The Fahnestock Sisters

Samuel and Susan Fahnestock had two daughters and three sons that lived to adulthood. The daughters came first, sandwiched around a brother who passed away in infancy. What we know of their lives is limited to what can be traced in public records, and those are slim, but the evidence shows a close-knit family with sisters who had a particularly tight bond.

Born in 1819, Caroline Elizabeth Fahnestock was the oldest in family, and her patience with and concern for her siblings are clear in the scant records we have of her. Like most of Gettysburg’s residents, the Fahnestocks were swept up in the aftermath of the battle, and the family’s store became the major supply depot of the US Sanitation Commission. The family no doubt played a large role in helping with the storage and dispersal of supplies, and the Fahnestock women almost certainly helped in the various nursing activities required for weeks after the battle until all the wounded were evacuated to Camp Letterman.

In the months following the battle, a number of residents died from ancillary battle effects. In some cases, people accidentally set off unexploded ordinance; in other cases, people became mysteriously ill and died—in the latter cases, residents frequently blamed ongoing exposure to chemicals used in embalming.

We don’t know if such was the case for the unmarried, forty-five-year-old Caroline, but sometime around February or March 1864, she fell ill. In the following months, it must have become clear that her illness would be fatal, for she altered her will. In doing so, she named her brother Edward as executor and bequeathed all her physical belongs to Louisa Catherine, her sister. Further, she named Louisa the beneficiary of any money that might come from her father’s estate upon his passing, and she named Louisa’s son, Edward, as a beneficiary or a portion of money should he outlive Louisa.

On August 31, 1864, Caroline succumbed to her illness. The town’s vital records noted that Caroline passed “[a]fter a sickness of six months which she bore with Christian resignation and cheerfulness.”

The disaster of the battle and the loss of her beloved older sister were hardly the only tragedies Louise Fahnestock Cox endured. Louise was born in 1822, just one year after her older brother was born then passed in infancy. Her older brother was named Louis, and it is likely that Louise was given her name in honor of the sibling she would never know.
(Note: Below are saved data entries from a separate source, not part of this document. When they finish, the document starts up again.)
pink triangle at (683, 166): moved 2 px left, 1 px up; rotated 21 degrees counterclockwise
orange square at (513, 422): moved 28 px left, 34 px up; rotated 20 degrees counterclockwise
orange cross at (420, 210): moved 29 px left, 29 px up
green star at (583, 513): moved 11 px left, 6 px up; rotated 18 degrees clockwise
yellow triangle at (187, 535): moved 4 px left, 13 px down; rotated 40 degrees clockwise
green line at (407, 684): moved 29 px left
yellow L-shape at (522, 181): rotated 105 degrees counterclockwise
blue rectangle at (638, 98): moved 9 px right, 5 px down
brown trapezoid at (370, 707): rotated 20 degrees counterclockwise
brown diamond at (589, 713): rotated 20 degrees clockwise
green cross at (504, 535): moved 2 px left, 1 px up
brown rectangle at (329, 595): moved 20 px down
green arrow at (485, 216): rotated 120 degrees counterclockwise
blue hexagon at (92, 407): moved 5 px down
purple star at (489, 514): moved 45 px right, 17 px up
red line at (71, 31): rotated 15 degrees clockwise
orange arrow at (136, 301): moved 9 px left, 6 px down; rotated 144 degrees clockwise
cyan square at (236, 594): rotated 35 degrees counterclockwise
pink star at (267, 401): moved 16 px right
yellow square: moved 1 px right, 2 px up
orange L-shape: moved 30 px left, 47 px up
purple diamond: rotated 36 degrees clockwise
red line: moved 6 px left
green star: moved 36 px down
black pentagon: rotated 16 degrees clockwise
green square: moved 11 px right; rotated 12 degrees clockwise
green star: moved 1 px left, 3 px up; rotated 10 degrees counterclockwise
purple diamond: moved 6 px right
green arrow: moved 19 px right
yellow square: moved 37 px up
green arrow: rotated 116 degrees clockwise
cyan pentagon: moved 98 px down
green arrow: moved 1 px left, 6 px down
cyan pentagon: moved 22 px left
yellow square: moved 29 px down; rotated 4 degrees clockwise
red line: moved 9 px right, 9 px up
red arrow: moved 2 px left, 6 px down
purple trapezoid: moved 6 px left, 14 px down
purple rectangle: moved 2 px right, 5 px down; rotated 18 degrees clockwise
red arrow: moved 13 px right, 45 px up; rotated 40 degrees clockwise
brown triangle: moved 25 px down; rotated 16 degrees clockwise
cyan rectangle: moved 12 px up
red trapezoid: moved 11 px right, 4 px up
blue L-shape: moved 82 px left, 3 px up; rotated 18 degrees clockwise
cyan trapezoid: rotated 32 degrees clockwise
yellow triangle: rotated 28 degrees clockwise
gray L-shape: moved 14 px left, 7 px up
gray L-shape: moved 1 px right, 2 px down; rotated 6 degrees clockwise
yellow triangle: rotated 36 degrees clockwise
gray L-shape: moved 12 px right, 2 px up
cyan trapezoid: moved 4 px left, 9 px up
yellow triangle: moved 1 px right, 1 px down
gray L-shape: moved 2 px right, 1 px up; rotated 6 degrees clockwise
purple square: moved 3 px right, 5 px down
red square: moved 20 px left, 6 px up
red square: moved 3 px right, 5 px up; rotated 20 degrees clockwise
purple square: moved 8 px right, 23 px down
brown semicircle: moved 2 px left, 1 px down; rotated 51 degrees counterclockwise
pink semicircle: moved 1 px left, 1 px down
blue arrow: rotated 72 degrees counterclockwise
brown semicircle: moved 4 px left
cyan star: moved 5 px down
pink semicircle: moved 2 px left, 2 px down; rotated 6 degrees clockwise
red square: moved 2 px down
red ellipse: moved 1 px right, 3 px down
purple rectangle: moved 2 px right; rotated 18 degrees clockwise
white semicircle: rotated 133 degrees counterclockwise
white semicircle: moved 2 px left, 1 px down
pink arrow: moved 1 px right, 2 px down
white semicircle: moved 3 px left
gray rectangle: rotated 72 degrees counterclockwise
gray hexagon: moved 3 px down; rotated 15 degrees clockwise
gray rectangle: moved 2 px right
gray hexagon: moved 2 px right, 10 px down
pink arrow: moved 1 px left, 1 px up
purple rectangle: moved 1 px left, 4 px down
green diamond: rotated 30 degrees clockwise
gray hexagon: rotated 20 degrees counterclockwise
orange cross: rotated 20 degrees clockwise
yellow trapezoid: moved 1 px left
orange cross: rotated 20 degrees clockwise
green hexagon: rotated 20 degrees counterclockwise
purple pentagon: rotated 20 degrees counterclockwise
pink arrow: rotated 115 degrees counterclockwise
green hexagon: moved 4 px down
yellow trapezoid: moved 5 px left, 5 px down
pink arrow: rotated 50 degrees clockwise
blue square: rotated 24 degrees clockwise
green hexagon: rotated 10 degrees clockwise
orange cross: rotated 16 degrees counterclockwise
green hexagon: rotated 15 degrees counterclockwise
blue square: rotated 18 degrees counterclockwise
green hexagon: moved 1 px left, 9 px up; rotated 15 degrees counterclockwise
In 1844, when Louise was twenty-two, a young doctor from Lancaster joined a medical practice in Gettysburg.

The practice was located just a couple of blocks from the Fahnestock store and home, and soon, Louise and Dr. John A. Cox were seeing each other. In 1847, the couple married, and within a year, their first son arrived. Nodding to the tight-knit Fahnestock family, the couple named the boy Samuel Fahnestock Cox. Another boy would follow in 1850, and he got his father’s name, John. John did not live to adulthood, and the lack of records about him suggests that he may have died very young. In February 1852, Louise gave birth to another son, and in this case, the boy would get her brother’s first name and her husband’s name as a middle name. But in October of the same year, tragedy struck again—young Samuel took ill and passed away.

Starting in 1853, sons Harry, James, and Thomas would follow, one every other year. The family, which had apparently lived for at least some of the years with Louise’s parents, moved to Philadelphia. The young family may have hoped to leave behind painful memories, and Dr. Cox surely hoped to grow his medical practice. Instead, war swept the land, in 1863 Gettysburg was utterly changed, and in 1864, Louise’s beloved sister passed. If that wasn’t difficult enough, eighteen months after the war’s conclusion, Dr. Cox suddenly became ill, deteriorated quickly, and died.

Newly widowed, mourning, and caring for young children, the grieving Louise returned to Gettysburg where she would raise her boys amidst family and friends. Even this would not be without its sorrows, for Louise would outlive all of her children except John.